**Source data**
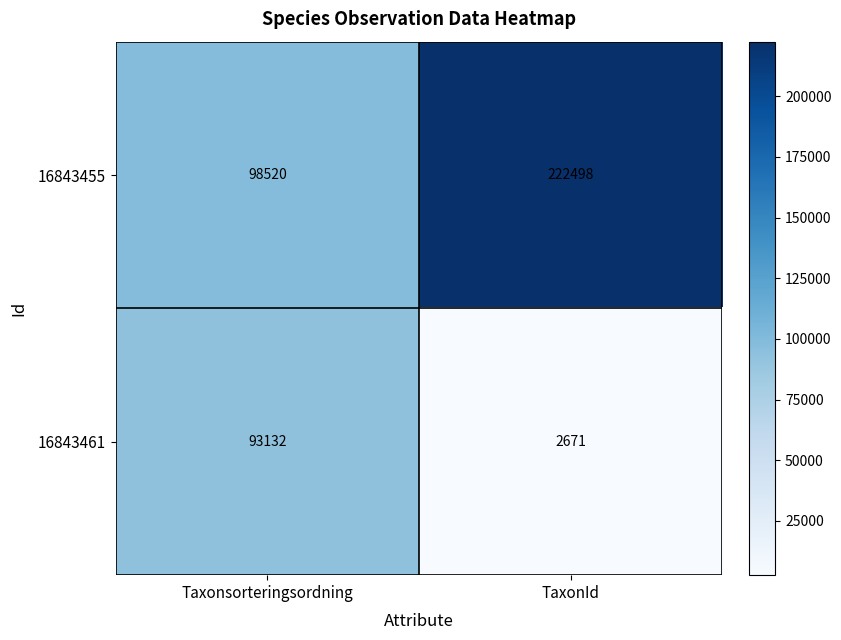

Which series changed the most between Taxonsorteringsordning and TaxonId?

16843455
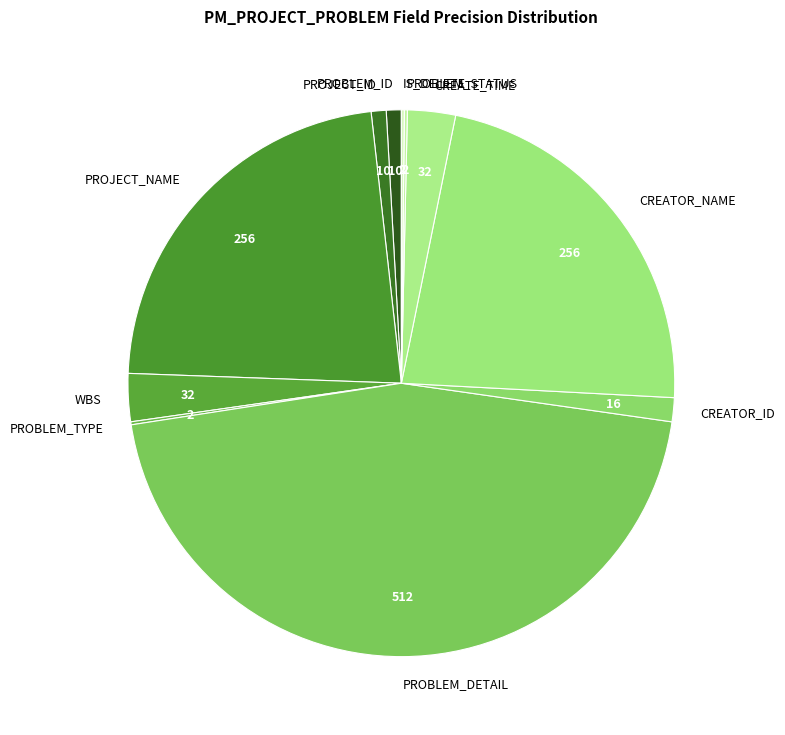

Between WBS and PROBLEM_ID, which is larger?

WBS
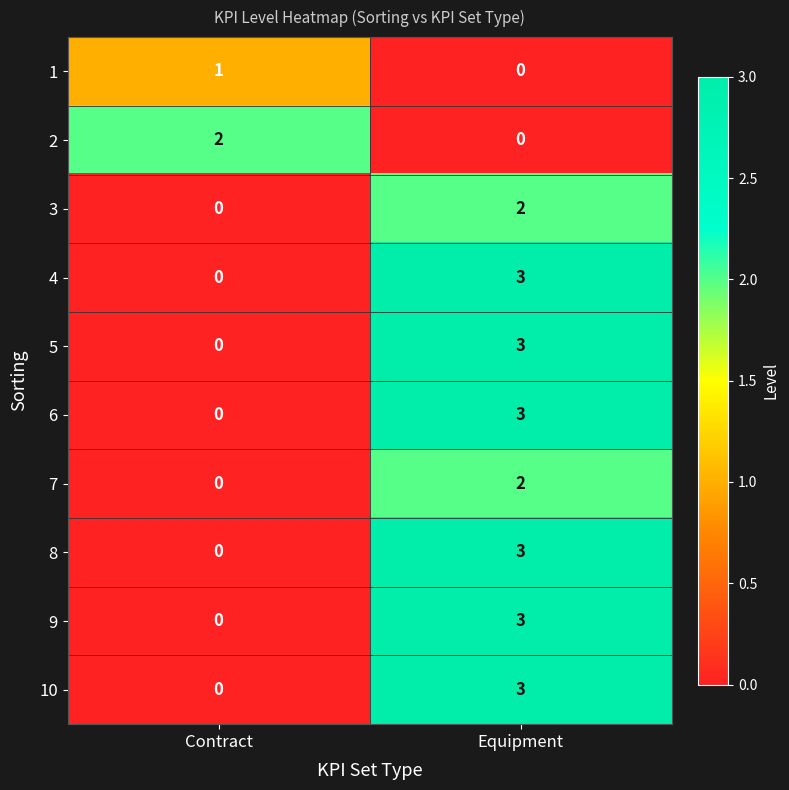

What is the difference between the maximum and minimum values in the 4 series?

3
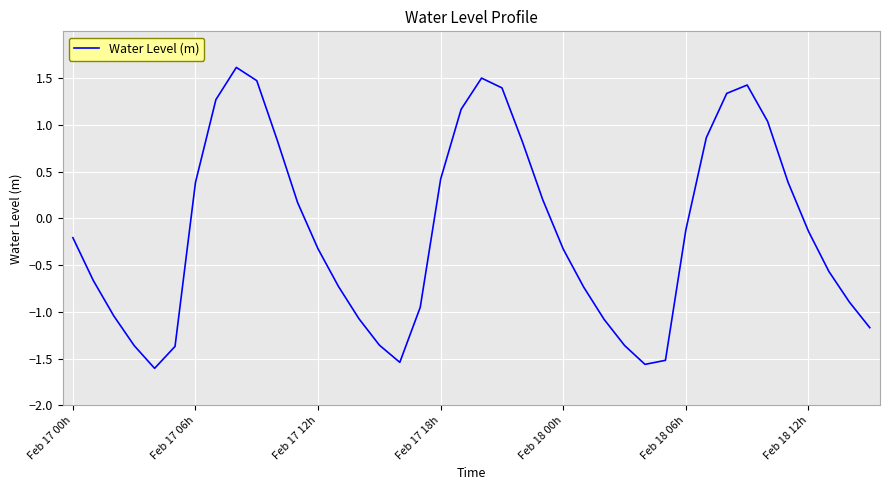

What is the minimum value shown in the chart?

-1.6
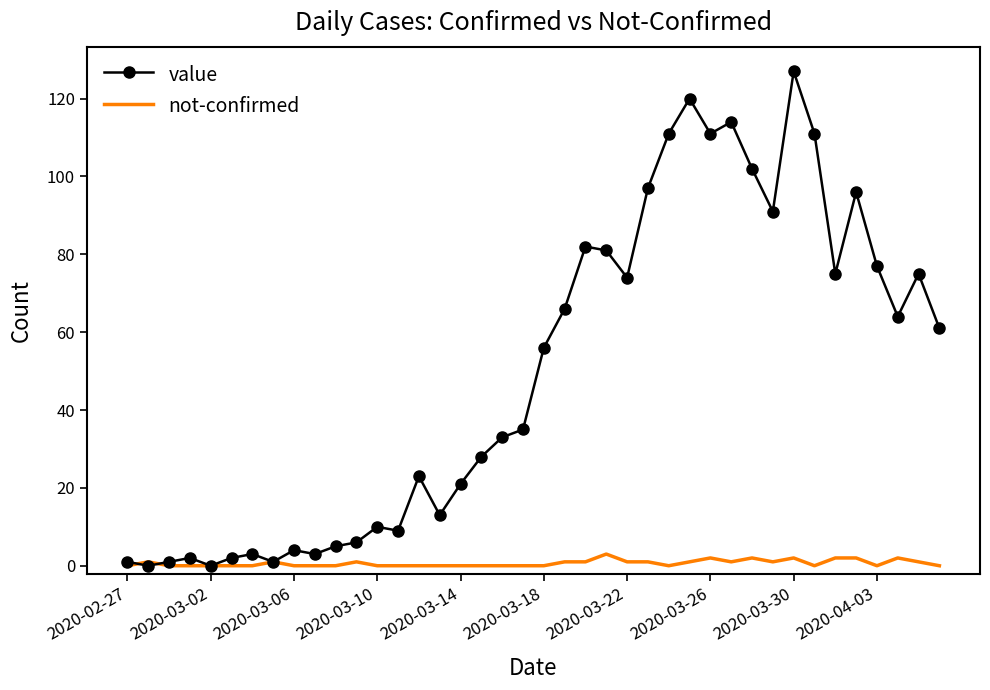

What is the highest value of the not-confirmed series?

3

**Problem requirements**
Which of the lines above contain the word "series"? Pull out each of those lines and copy it in full.

**Task response**
Which series changed the most between Taxonsorteringsordning and TaxonId?
What is the difference between the maximum and minimum values in the 4 series?
What is the highest value of the not-confirmed series?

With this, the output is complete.